The flamboyant Marchionne was viewed by the inbred auto industry as an arriviste. Raised in Canada, he had started as an accountant and made a career in European industrial companies before finding his way to Fiat. The big automaker was virtually moribund when he arrived. Within a few short years, Marchionne blew up its bureaucracy, empowered a new generation of engineers, and turned Fiat into a growing and profitable automaker. Unlike the buttoned-down Ghosn, he was voluble, idiosyncratic—his trademark was a black sweater, worn sometimes over a dress shirt and sometimes not—and hungry for media attention. But he matched Ghosn's drive. He would cross continents more casually than most businessmen would approach a trip from New York to D.C. He showed every indication of viewing himself as heir apparent to Ghosn as the world's greatest auto executive.
When Nardelli called in early January, Sergio jumped at the opportunity, dispatching squads of executives to Chrysler's mammoth headquarters in Auburn Hills, Michigan.
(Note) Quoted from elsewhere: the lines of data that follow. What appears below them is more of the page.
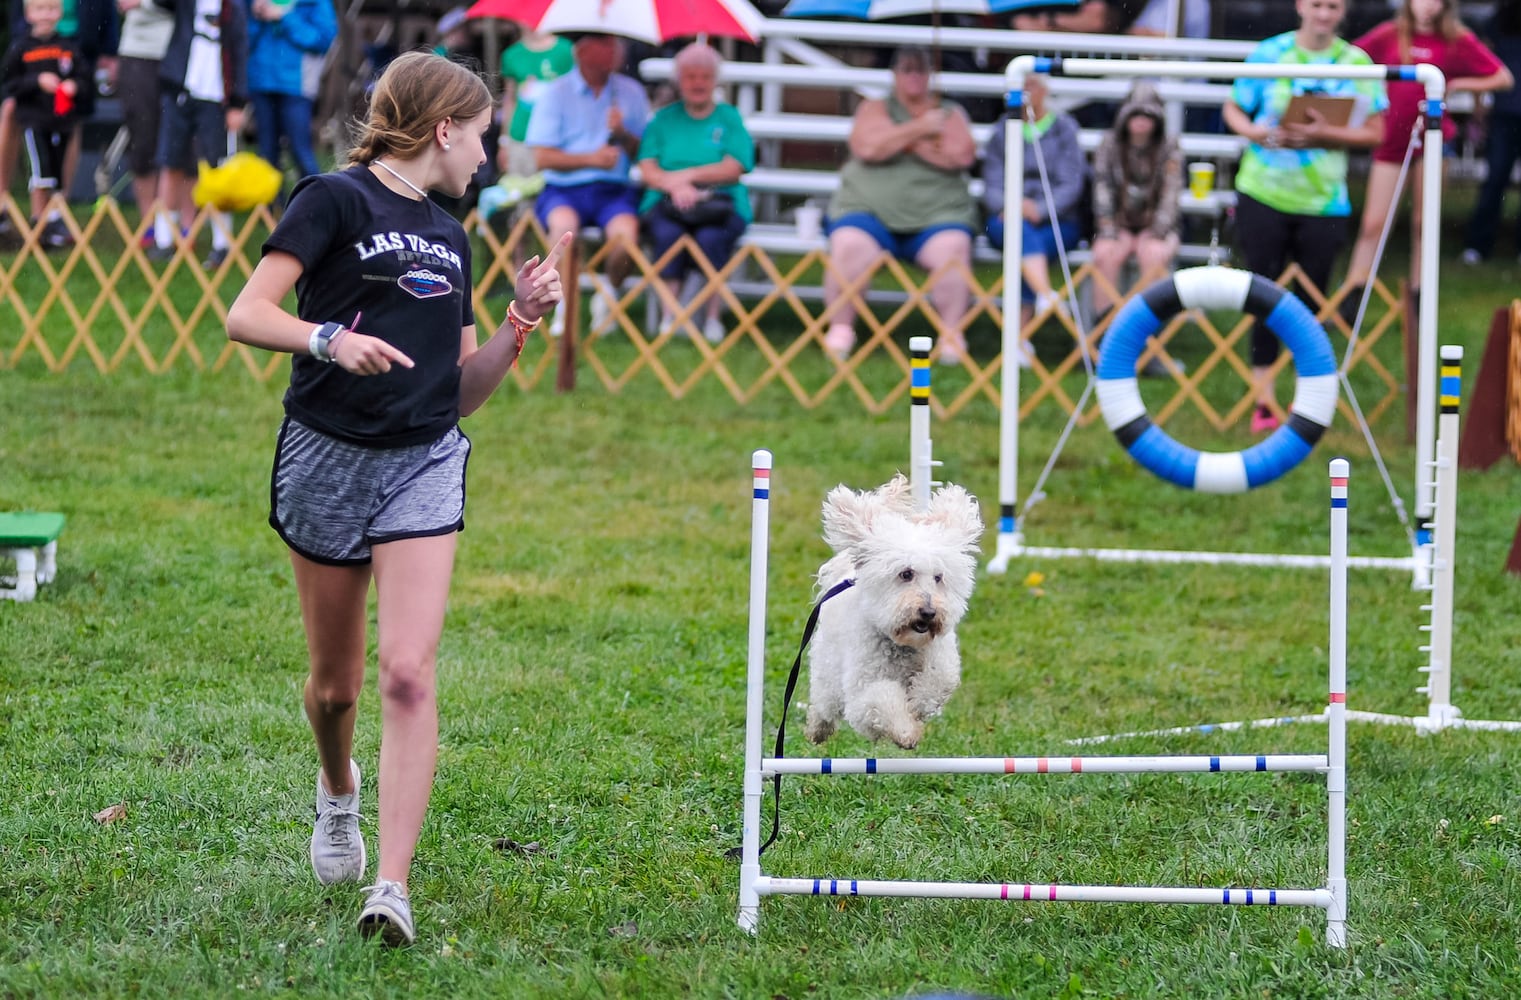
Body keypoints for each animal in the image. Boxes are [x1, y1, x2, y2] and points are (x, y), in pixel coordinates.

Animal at [809, 474, 985, 748]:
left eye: (939, 577)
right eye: (906, 573)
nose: (928, 612)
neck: (904, 645)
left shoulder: (941, 658)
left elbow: (937, 681)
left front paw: (917, 704)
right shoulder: (862, 689)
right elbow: (882, 698)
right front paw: (905, 731)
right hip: (828, 666)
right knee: (824, 701)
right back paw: (817, 728)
They worked around the clock to negotiate an alliance, using the template that Nardelli and Ghosn had developed. By January 12, the companies had agreed on a sufficiently detailed term sheet that Chrysler's CFO, Ron Kolka, called the Treasury to disclose that an important alliance was in the offing. The tentative deal, announced eight days later, was greeted with as much enthusiasm as could be summoned given Chrysler's precarious state. One industry expert called it "interesting" and said, "It helps the long-term viability."
But the glimmer of hope soon faded. Just before Chrysler's February 17 government deadline, Marchionne told Nardelli that Chrysler could not include their joint plan in its viability report, permitting only a vague description of the alliance. JPMorgan knocked another big hole in Chrysler's report by refusing at the last minute to let Nardelli factor in any reduction in the company's massive bank debt. That ought to have been a routine assumption for a business so close to the abyss.
Our task force, Team Auto, was aware of none of this, of course, but we'd soon get to know Sergio and JPMorgan well. They'd be among our biggest headaches in the race to save the company.